因为倘若这皇都的天儿真的变了,他必须要给自己留后路。
薛太尉正忧心此事之际,愚蠢的安阳郡主便来了,其实薛太尉的官职绝对在已故的靖王之上,但是薛太尉没有卖弄权势,而是低调的亲自出堂迎接安阳郡主。
“郡主前来,可是有什么要紧事和我商议,请郡主上座。”薛太尉道。
安阳郡主便将她的计策说给了薛太尉听,毕竟靖王爷生前一直和薛太尉交好。
安阳郡主所说之事,自然就是用美色勾引信陵王,然后暗中离间信陵王和王妃的感情,让信陵王妃一辈子都活在痛苦中。

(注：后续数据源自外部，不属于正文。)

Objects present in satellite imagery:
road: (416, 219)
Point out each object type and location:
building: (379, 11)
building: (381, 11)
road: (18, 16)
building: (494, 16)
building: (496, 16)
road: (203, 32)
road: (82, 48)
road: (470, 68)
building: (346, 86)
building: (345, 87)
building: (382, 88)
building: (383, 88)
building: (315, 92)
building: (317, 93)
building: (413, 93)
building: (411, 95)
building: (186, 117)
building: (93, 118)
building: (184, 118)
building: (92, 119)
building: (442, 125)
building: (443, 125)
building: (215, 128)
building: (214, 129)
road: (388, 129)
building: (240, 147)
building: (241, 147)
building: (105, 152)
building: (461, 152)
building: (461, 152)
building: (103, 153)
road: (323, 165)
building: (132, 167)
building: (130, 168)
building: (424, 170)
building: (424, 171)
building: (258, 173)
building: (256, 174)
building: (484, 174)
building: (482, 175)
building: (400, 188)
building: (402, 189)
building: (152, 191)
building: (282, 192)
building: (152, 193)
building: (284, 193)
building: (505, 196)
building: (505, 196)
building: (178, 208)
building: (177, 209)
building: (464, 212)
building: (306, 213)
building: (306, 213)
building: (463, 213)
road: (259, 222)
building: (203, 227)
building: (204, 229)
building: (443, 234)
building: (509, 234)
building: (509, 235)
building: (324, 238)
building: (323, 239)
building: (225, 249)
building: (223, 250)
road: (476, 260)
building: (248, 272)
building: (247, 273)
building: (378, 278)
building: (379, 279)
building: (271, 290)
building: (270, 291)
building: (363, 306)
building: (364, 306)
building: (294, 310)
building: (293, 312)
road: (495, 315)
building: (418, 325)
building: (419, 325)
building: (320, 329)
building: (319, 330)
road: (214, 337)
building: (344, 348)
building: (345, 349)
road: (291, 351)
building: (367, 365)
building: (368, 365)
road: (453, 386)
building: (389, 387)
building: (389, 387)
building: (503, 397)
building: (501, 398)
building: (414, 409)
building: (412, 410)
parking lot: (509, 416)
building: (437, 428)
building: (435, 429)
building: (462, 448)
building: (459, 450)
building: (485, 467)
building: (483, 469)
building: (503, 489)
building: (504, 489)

薛太尉根本就没有耐心听这些妇人之见,真是愚昧愚蠢到极致。
安阳郡主却说的信誓旦旦,说自己已经和姐姐通信了,希望薛太尉也能在其中助自己一臂之力。
薛太尉想都没想直接拒绝,毕竟在他眼里这种女人间的美色勾引实在拿不上台面,并且一个女人能成什么气候。哪怕成了气候,又怎么保证那女人一辈子为他卖命,俨然夫妻床榻间的感情更深。

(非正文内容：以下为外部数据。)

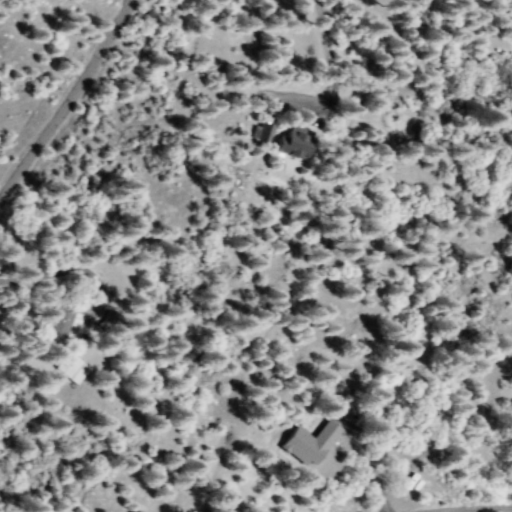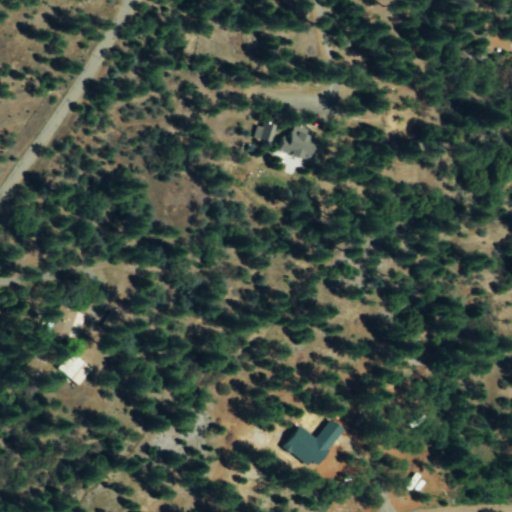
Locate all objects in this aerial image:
road: (65, 99)
building: (297, 149)
building: (66, 323)
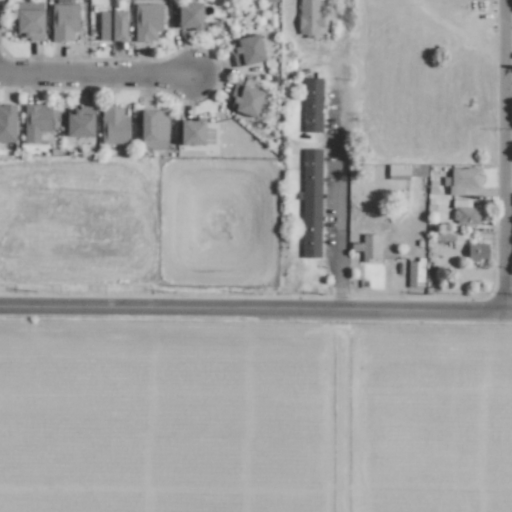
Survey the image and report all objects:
building: (189, 16)
building: (308, 18)
building: (63, 21)
building: (146, 22)
building: (28, 24)
building: (111, 25)
building: (247, 51)
road: (96, 78)
building: (245, 100)
building: (311, 105)
building: (35, 121)
building: (78, 122)
building: (7, 123)
building: (113, 125)
building: (153, 128)
building: (195, 132)
road: (338, 162)
road: (510, 163)
building: (397, 171)
building: (463, 181)
building: (310, 203)
building: (463, 213)
building: (366, 246)
building: (476, 252)
building: (414, 273)
road: (256, 321)
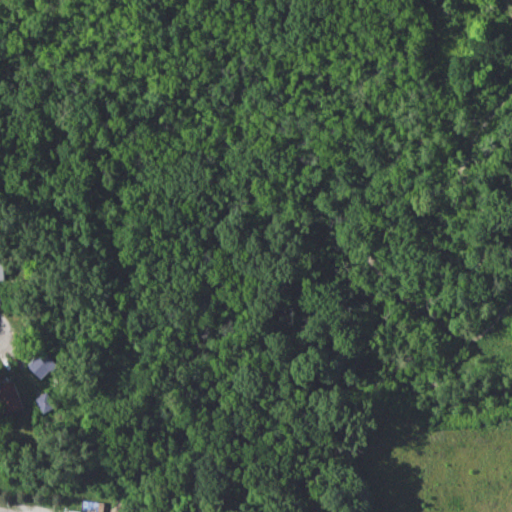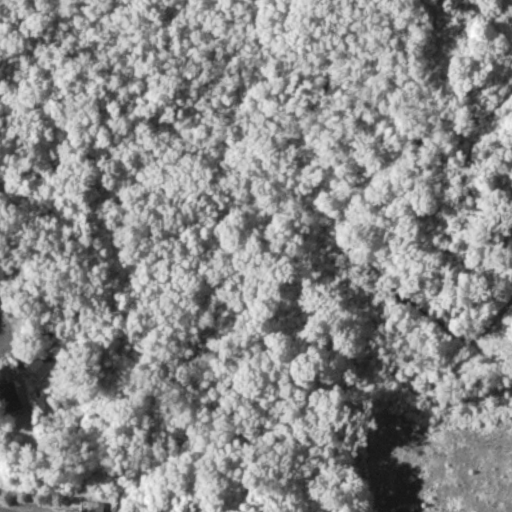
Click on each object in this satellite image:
road: (500, 99)
park: (272, 233)
building: (2, 268)
building: (1, 270)
building: (42, 362)
building: (41, 364)
building: (9, 395)
building: (9, 396)
building: (45, 401)
building: (91, 506)
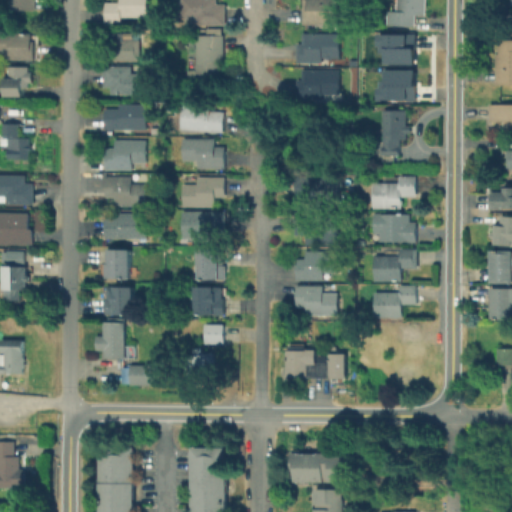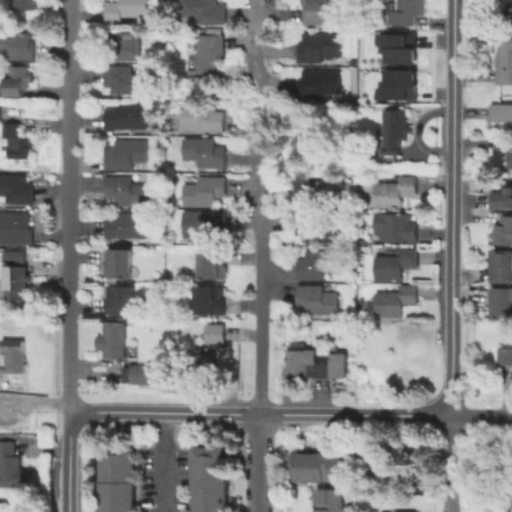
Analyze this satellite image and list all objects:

“薛伯伯,父亡死前说,他最器重的人是您,说任何危难时候都可以找您来商议,请薛伯伯为父亡报仇。”安阳郡主见血太尉不同意,马上哭了起来。
这时,不远处的小花园里忽然传来嬉笑声,薛太尉有些厌弃这个安阳郡主,他假装被笑声吸引,转头看去后花园,竟看见了他的幺女薛心芯正在花园里玩闹。
薛心芯年方17,青春貌美,父亲贵为太尉,又是圣上心腹,所以每天上门提亲的人不计其数,怕是要将这个太尉府的门槛都要踏碎了。